We use the exact score to reverse the diffusion process.

import torch
import numpy as np
import matplotlib.pyplot as plt

class VE_SDE_DIFF:
    def __init__(self, num_timesteps):
        self.num_timesteps = num_timesteps
        self.dt = 1/num_timesteps
        self.sigma_min = torch.tensor(0.01)
        self.sigma_min2 = self.sigma_min ** 2
        self.sigma_max = torch.tensor(50)

        self.sigmas = self.sigma_min * (self.sigma_max / self.sigma_min) ** torch.linspace(0, 1, num_timesteps)
        self.sigmas2 = self.sigmas ** 2
        self.d2sigma_dt = 2 * self.sigmas ** 2 * (torch.log(self.sigma_max) - torch.log(self.sigma_min))
        self.forward_term = torch.sqrt(self.d2sigma_dt * self.dt)
    def forward_diff(self, x0):
        B = x0.shape[0]
        x = torch.zeros((self.num_timesteps+1,B))
        x[0] = x0
        for t in range(self.num_timesteps):
            x[t+1] = x[t] + self.forward_term[t] * torch.randn(B)
        return x
    def reverse_diff(self, num_samples):
        samples = torch.zeros((self.num_timesteps+1,num_samples))
        samples[self.num_timesteps] = torch.randn(num_samples) * 50 + 5
        for t in range(self.num_timesteps-1,-1,-1):
            drift = self.d2sigma_dt[t] * self.score(samples[t+1],t+1) * self.dt
            diff = self.forward_term[t] * torch.randn(num_samples)
            samples[t] = samples[t+1] + drift + diff
        return samples
    def score(self,x,t):
        numerator = 5 - x
        denomenator = 4 + self.sigmas2[t-1] - self.sigma_min2
        return numerator / denomenator
    
ve_sde = VE_SDE_DIFF(1000)
samples = ve_sde.reverse_diff(10000).numpy()

plot_sample = samples[0]

print(f"Estimated mean is {np.mean(plot_sample)}")
print(f"Estimated std is {np.std(plot_sample)}")
plt.hist(plot_sample, density=True)

# Define parameters for the normal distribution
mean = 5.0
std = 2.0

# Create a range of x values
xmin, xmax = plt.xlim()
x = torch.linspace(xmin, xmax, 200).numpy()

# Compute the normal PDF: (1/(σ√(2π))) exp(-(x-μ)²/(2σ²))
pdf = (1/(std * np.sqrt(2*np.pi))) * np.exp(-0.5*((x - mean)/std)**2)

# Plot the PDF line
plt.plot(x, pdf, 'r', linewidth=2)

plt.show()
Estimated mean is 5.011462688446045
Estimated std is 1.9858821630477905

If you want a sanity check, try modifiying the code above, so that the we sample from \(\mathcal{N}(0,50^2)\) at \(t=1\).

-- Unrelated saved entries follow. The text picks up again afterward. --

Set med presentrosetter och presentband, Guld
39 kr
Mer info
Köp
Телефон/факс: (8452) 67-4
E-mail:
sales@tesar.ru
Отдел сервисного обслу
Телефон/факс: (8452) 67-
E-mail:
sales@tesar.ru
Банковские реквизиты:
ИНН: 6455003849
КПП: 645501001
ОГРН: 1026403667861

In a real-world example we will not know the mean of \(p_0(x)\), which is the same as the mean of \(p_1(x)\), and we use \(0\) instead. Note that the score function should not be modified (in a real-world example the score is estimated with a neural network)!

You can also check what happens if you ignore \(\sigma_{\text{min}}^2\) in the denominator of the score function. Spoiler alert: it is that small that makes no difference.